SELECTED TEXT »
▬▬▬▬▬▬▬▬▬▬
Re: NTP clients not syncing up to servers?
- From: mayer@xxxxxxxxxxx (Danny Mayer)
- Date: Sun, 9 Oct 2005 18:23:17 GMT
Ted Beatie wrote:
What we're trying to do;
We deploy systems at customer facilities that have both "gateway" and "storage-node" machines; the gateways connect to the rest of customer site and the storage-nodes, and the storage-nodes connect only to one another and the gateways. We'd like the gateways to sync to either a customer-supplied NTP server or external NTP servers, and the other gateways, and the storage-nodes to sync to the gateways (and trust them completely).
The setup;
The gateways have 2 or 3 interfaces, one of which goes to the internal LAN, and the other one or two go to private back-end switches. The ntp.conf on the gateways looks like this;
driftfile /var/lib/ntp/ntp.drift statsdir /var/log/ntpstats/ statistics loopstats peerstats clockstats filegen loopstats file loopstats type day enable filegen peerstats file peerstats type day enable filegen clockstats file clockstats type day enable
server <one or more servers, external or internal> server <one or more other gateways, using the back-end addresses>
Add iburst to the end of each server line. This speeds up synchronization.
▬▬▬▬▬▬▬▬▬▬
ENTRIES SHOWN »

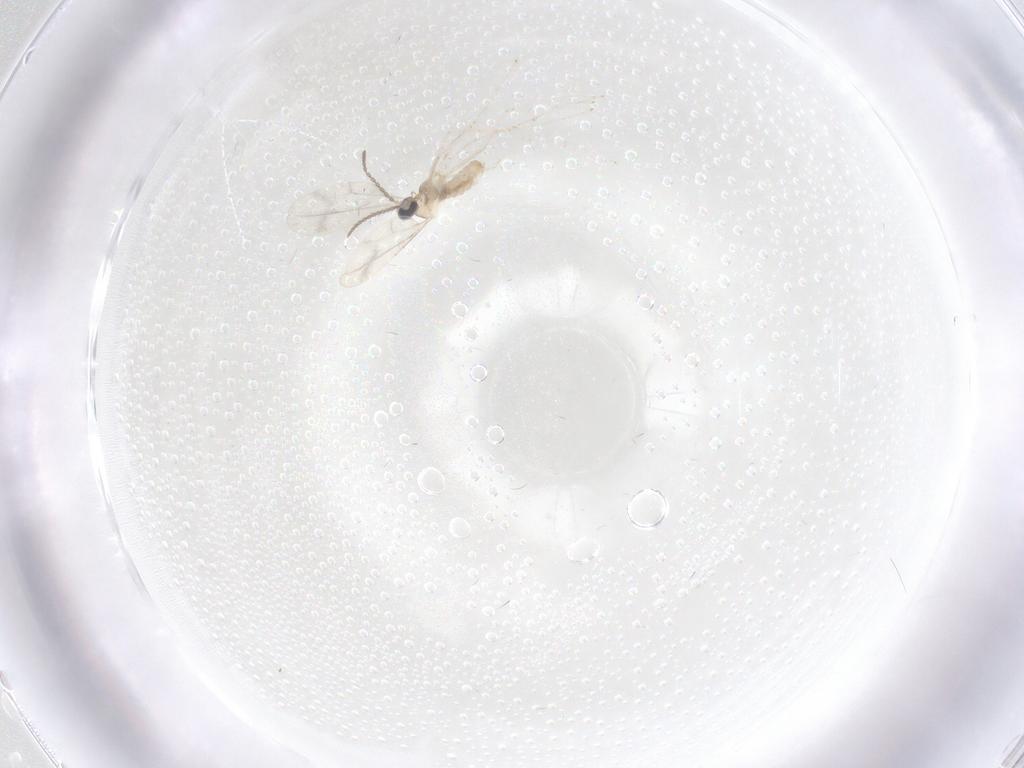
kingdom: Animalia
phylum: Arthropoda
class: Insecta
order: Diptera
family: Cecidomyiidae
▬▬▬▬▬▬▬▬▬▬
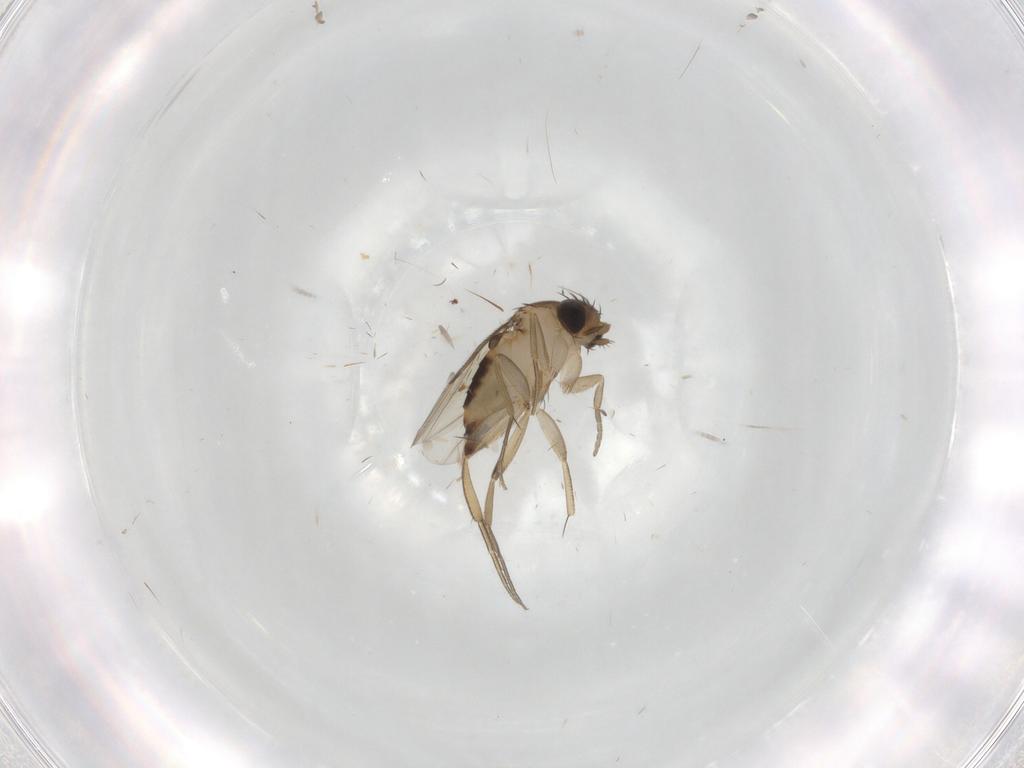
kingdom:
▬▬▬▬▬▬▬▬▬▬
TASK INSTRUCTIONS »
**1.** In the NTP forum reply, what does adding iburst to the end of each server line do?
**2.** Pick up the NTP forum reply after its last sentence and continue it.

THE ANSWERS »
**1.** It speeds up synchronization.

**2.**
Three servers are an absolute minimum because 2 means it has no way of knowing which is providing better information. Let's leave aside the question of the meaning of the word "better", it's a very complicated subject.The storage-nodes have 2 interfaces, each of which goes to back-end switches. The ntp.conf on the storage-nodes looks like this;
driftfile /var/lib/ntp/ntp.drift statsdir /var/log/ntpstats/ statistics loopstats peerstats clockstats filegen loopstats file loopstats type day enable filegen peerstats file peerstats type day enable filegen clockstats file clockstats type day enable
server <two or more gateways, using the back-end addresses>
furthermore, /etc/init.d/ntp has been modified on the storage-nodes to include the -g flag.
Good.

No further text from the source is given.